■ Exercise data:
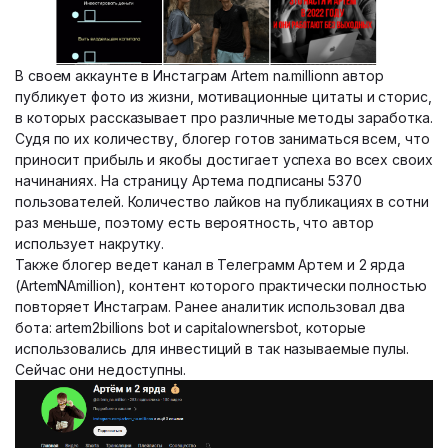
В своем аккаунте в Инстаграм Artem na.millionn автор
публикует фото из жизни, мотивационные цитаты и сторис,
в которых рассказывает про различные методы заработка.
Судя по их количеству, блогер готов заниматься всем, что
приносит прибыль и якобы достигает успеха во всех своих
начинаниях. На страницу Артема подписаны 5370
пользователей. Количество лайков на публикациях в сотни
раз меньше, поэтому есть вероятность, что автор
использует накрутку.
Также блогер ведет канал в Телеграмм Артем и 2 ярда
(ArtemNAmillion), контент которого практически полностью
повторяет Инстаграм. Ранее аналитик использовал два
бота: artem2billions bot и capitalownersbot, которые
использовались для инвестиций в так называемые пулы.
Сейчас они недоступны.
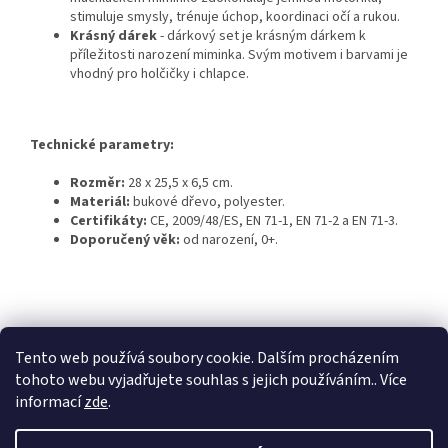
stimuluje smysly, trénuje úchop, koordinaci očí a rukou.
Krásný dárek
- dárkový set je krásným dárkem k
příležitosti narození miminka. Svým motivem i barvami je
vhodný pro holčičky i chlapce.
Technické parametry:
Rozměr:
28 x 25,5 x 6,5 cm.
Materiál:
bukové dřevo, polyester.
Certifikáty:
CE, 2009/48/ES, EN 71-1, EN 71-2 a EN 71-3.
Doporučený věk:
od narození, 0+.
Z
á
Dětská herna Jeřabinka
Penzion U Jeřába
p
Tento web používá soubory cookie. Dalším procházením
a
tohoto webu vyjadřujete souhlas s jejich používáním.. Více
t
informací
zde
.
í
Vytvořil Shoptet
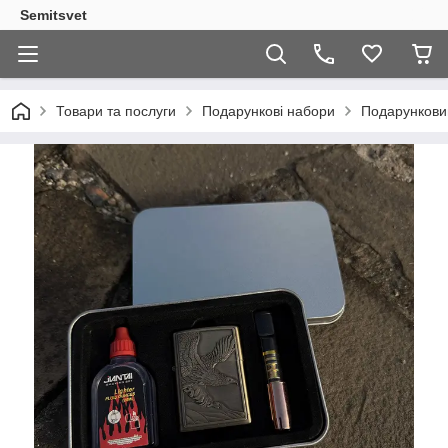
Semitsvet
Товари та послуги
Подарункові набори
Подарункови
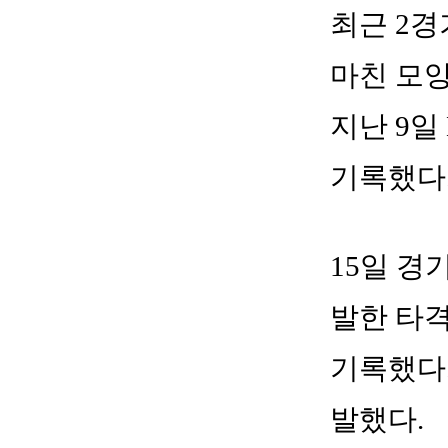
최근 2
마친 모양
지난 9일
기록했다
15일 경
발한 타격
기록했다.
발했다.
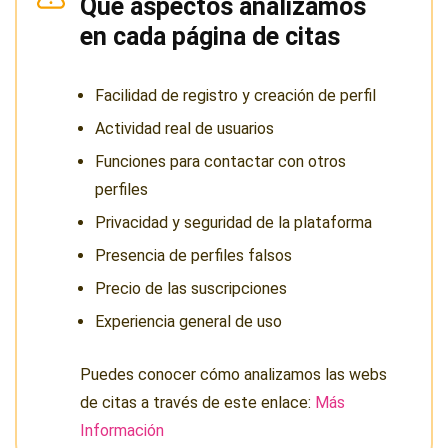
Qué aspectos analizamos
en cada página de citas
Facilidad de registro y creación de perfil
Actividad real de usuarios
Funciones para contactar con otros
perfiles
Privacidad y seguridad de la plataforma
Presencia de perfiles falsos
Precio de las suscripciones
Experiencia general de uso
Puedes conocer cómo analizamos las webs
de citas a través de este enlace:
Más
Información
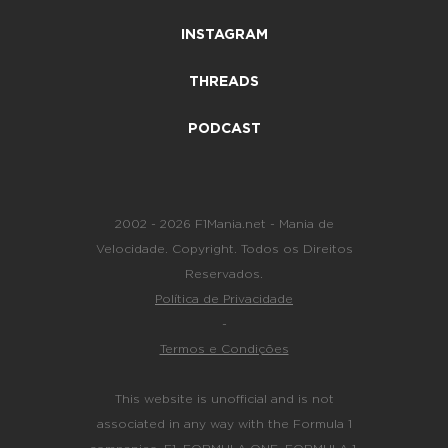
INSTAGRAM
THREADS
PODCAST
2002 - 2026 F1Mania.net - Mania de
Velocidade. Copyright. Todos os Direitos
Reservados.
Política de Privacidade
-
Termos e Condições
This website is unofficial and is not
associated in any way with the Formula 1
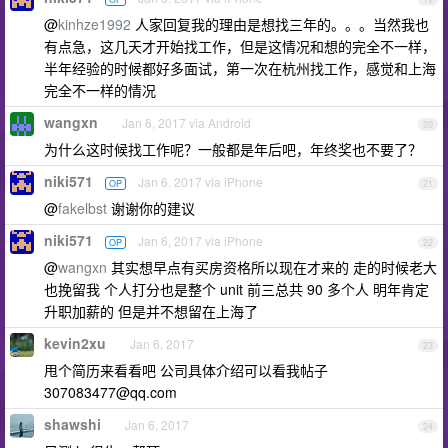
@
kinhze1992
人家回复我的理由是想找三年的。。。当然我也
有点急，这几天才开始找工作，但是这情况和想的完全不一样，
半年经验的时候都好多面试，第一次在杭州找工作，感觉和上海
完全不一样的情况
wangxn
Jan 6, 2017 via Android
20
为什么这时候找工作呢？一般都是年后吧，年终奖也不要了？
niki571
Jan 6, 2017 via iPhone
OP
21
@
fakelbst
谢谢你的建议
niki571
Jan 6, 2017 via iPhone
OP
22
@
wangxn
其实想早点有买房资格所以现在才来的 走的时候老大
也挽留我 个人打分也是整个 unit 前三总共 90 多个人 明年肯定
升职加薪的 但是并不想留在上海了
kevin2xu
Jan 6, 2017
23
甩个简历来看看吧 公司具体介绍可以看我帖子
307083477@qq.com
shawshi
Jan 6, 2017
24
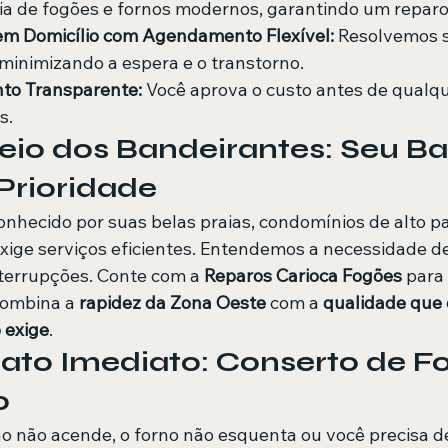
ia de fogões e fornos modernos, garantindo um reparo
em Domicílio com Agendamento Flexível:
 Resolvemos 
 minimizando a espera e o transtorno.
to Transparente:
 Você aprova o custo antes de qualqu
s.
reio dos Bandeirantes: Seu Bai
Prioridade
conhecido por suas belas praias, condomínios de alto pa
exige serviços eficientes. Entendemos a necessidade d
nterrupções. Conte com a 
Reparos Carioca Fogões
 para
combina a 
rapidez da Zona Oeste
 com a 
qualidade que 
 exige
.
tato Imediato: Conserto de F
o
ão não acende, o forno não esquenta ou você precisa 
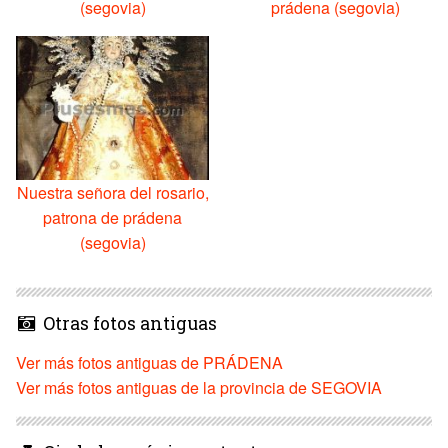
(segovia)
prádena (segovia)
Nuestra señora del rosario,
patrona de prádena
(segovia)
Otras fotos antiguas
Ver más fotos antiguas de PRÁDENA
Ver más fotos antiguas de la provincia de SEGOVIA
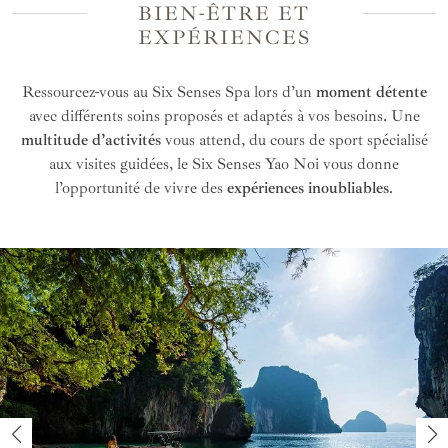
BIEN-ÊTRE ET
L’accès à des offres exclusives et des tarifs
EXPÉRIENCES
préférentiels.
Les recommandations locales et expériences
Ressourcez-vous au Six Senses Spa lors d’un
moment détente
uniques pour sublimer votre séjour en Thaïlande.
avec différents soins proposés et adaptés à vos besoins. Une
La possibilité d'inclure cet hôtel dans un voyage
multitude d’activités
vous attend, du cours de sport spécialisé
sur mesure, entièrement personnalisé selon vos
aux visites guidées, le Six Senses Yao Noi vous donne
désirs.
l’opportunité de vivre des
expériences inoubliables
.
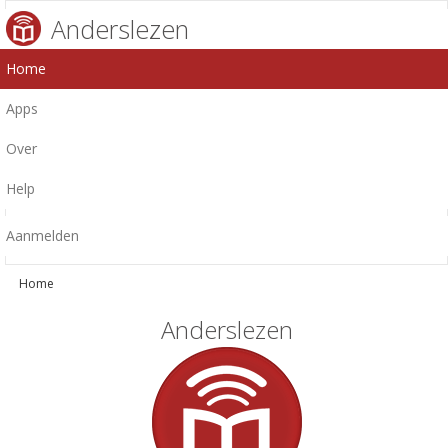
Anderslezen
Home
Apps
Over
Help
Aanmelden
Home
Anderslezen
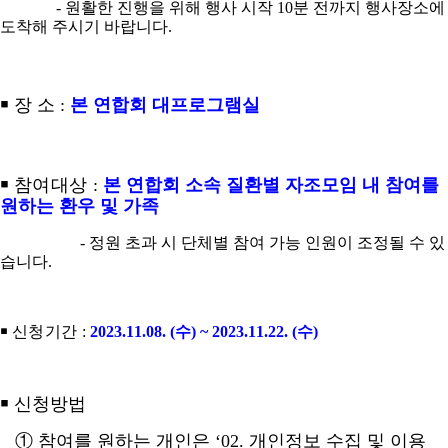
-
원활한 진행을 위해 행사 시작
10
분 전까지 행사장소에
도착해 주시기 바랍니다
.
￭
장 소
:
본 연합회 대프로그램실
￭
참여대상
:
본 연합회 소속 질환별 자조모임 내 참여를
원하는 환우 및 가족
- 정원 초과 시 단체별 참여 가능 인원이 조정될 수 있
습니다
.
￭
신청기간
:
2023.11.08. (
수
) ~ 2023.11.22. (
수
)
￭
신청방법
①
참여를 원하는 개인은
‘02.
개인정보 수집 및 이용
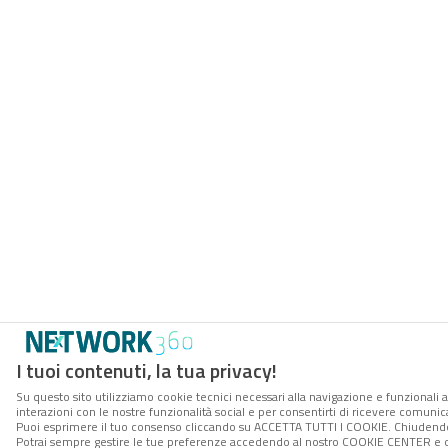
I tuoi contenuti, la tua privacy!
Su questo sito utilizziamo cookie tecnici necessari alla navigazione e funzionali a
interazioni con le nostre funzionalità social e per consentirti di ricevere comunica
Puoi esprimere il tuo consenso cliccando su ACCETTA TUTTI I COOKIE. Chiudendo 
Potrai sempre gestire le tue preferenze accedendo al nostro COOKIE CENTER e ott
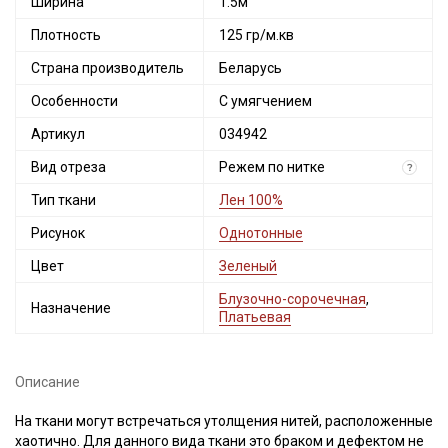
Ширина
1.5м
Плотность
125 гр/м.кв
Страна производитель
Беларусь
Особенности
С умягчением
Артикул
034942
Вид отреза
Режем по нитке
?
Тип ткани
Лен 100%
Рисунок
Однотонные
Цвет
Зеленый
Блузочно-сорочечная
,
Назначение
Платьевая
Описание
На ткани могут встречаться утолщения нитей, расположенные
хаотично. Для данного вида ткани это браком и дефектом не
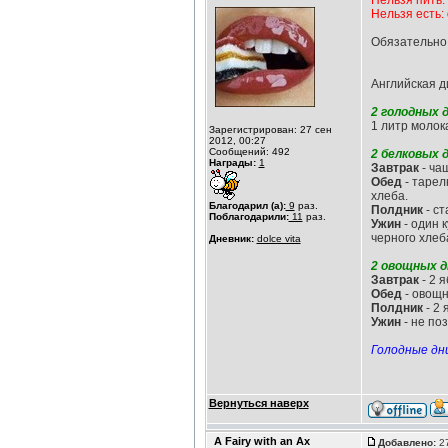
Нельзя пить:
Нельзя есть:
Обязательно 
Английская д
2 голодных д
1 литр молока
Зарегистрирован: 27 сен
2012, 00:27
Сообщений: 492
2 белковых д
Награды:
1
Завтрак
- ча
Обед
- тарел
хлеба.
Благодарил (а):
9
раз.
Полдник
- ст
Поблагодарили:
11
раз.
Ужин
- один 
черного хлеб
Дневник:
dolce vita
2 овощных д
Завтрак
- 2 
Обед
- овощн
Полдник
- 2 
Ужин
- не поз
Голодные дн
Вернуться наверх
A Fairy with an Ax
Добавлено:
27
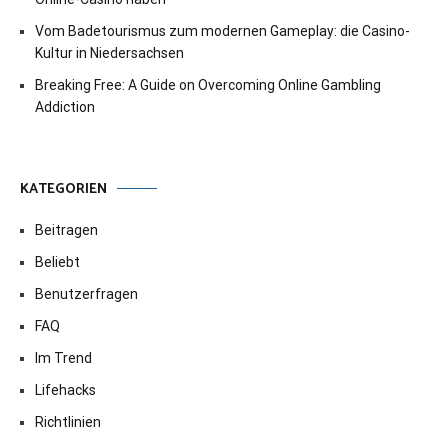
Vom Badetourismus zum modernen Gameplay: die Casino-
Kultur in Niedersachsen
Breaking Free: A Guide on Overcoming Online Gambling
Addiction
KATEGORIEN
Beitragen
Beliebt
Benutzerfragen
FAQ
Im Trend
Lifehacks
Richtlinien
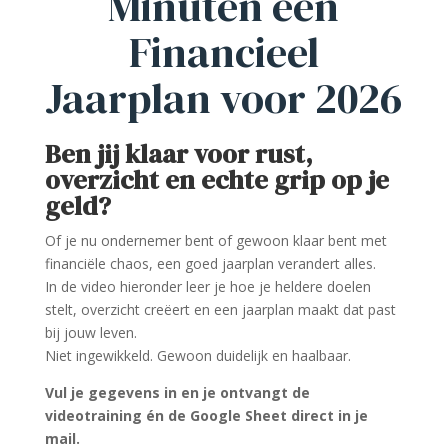
Minuten een
Financieel
Jaarplan voor 2026
Ben jij klaar voor rust,
overzicht en echte grip op je
geld?
Of je nu ondernemer bent of gewoon klaar bent met
financiële chaos, een goed jaarplan verandert alles.
In de video hieronder leer je hoe je heldere doelen
stelt, overzicht creëert en een jaarplan maakt dat past
bij jouw leven.
Niet ingewikkeld. Gewoon duidelijk en haalbaar.
Vul je gegevens in en je ontvangt de
videotraining én de Google Sheet direct in je
mail.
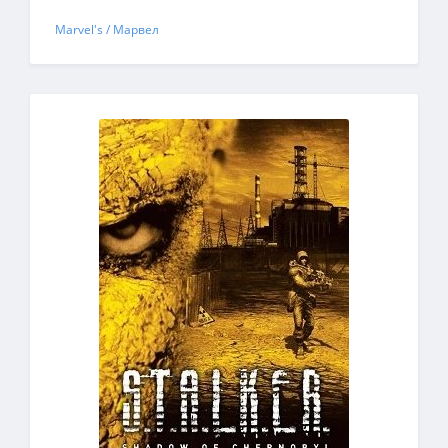
Marvel's / Марвел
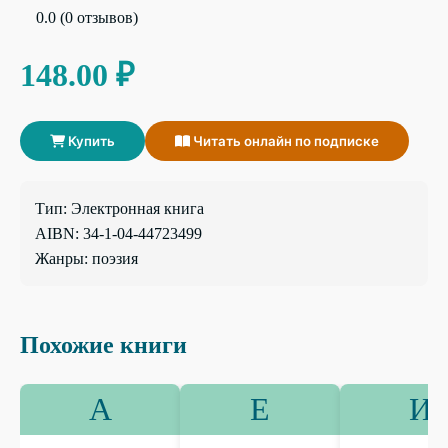
0.0 (0 отзывов)
148.00 ₽
Купить
Читать онлайн по подписке
Тип: Электронная книга
AIBN: 34-1-04-44723499
Жанры: поэзия
Похожие книги
А
Е
И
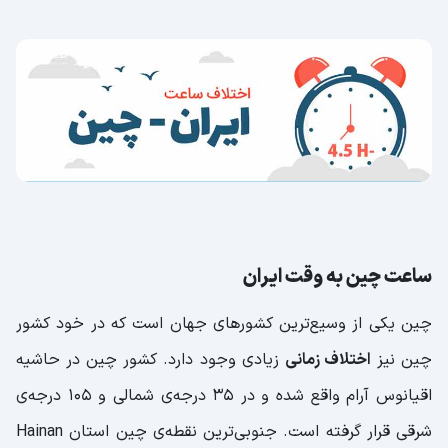
ساعت چین به وقت ایران
چین یکی از وسیع‌ترین کشورهای جهان است که در خود کشور
چین نیز
اختلاف زمانی
زیادی وجود دارد. کشور چین در حاشیه
اقیانوس آرام واقع شده و در ۳۵ درجه‌ی شمالی و ۱۰۵ درجه‌ی
شرقی قرار گرفته است. جنوبی‌ترین نقطه‌ی چین استان Hainan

■ Assignment: Rewrite the text above as a JSON list of strings, starting at the line that contains "I tuoi contenuti, la tua privacy!" and ending at the line that contains "Puoi esprimere il". Give one string per line, and leave out any blank lines.

■ Result:
[
  "I tuoi contenuti, la tua privacy!",
  "Su questo sito utilizziamo cookie tecnici necessari alla navigazione e funzionali a",
  "interazioni con le nostre funzionalità social e per consentirti di ricevere comunica",
  "Puoi esprimere il tuo consenso cliccando su ACCETTA TUTTI I COOKIE. Chiudendo "
]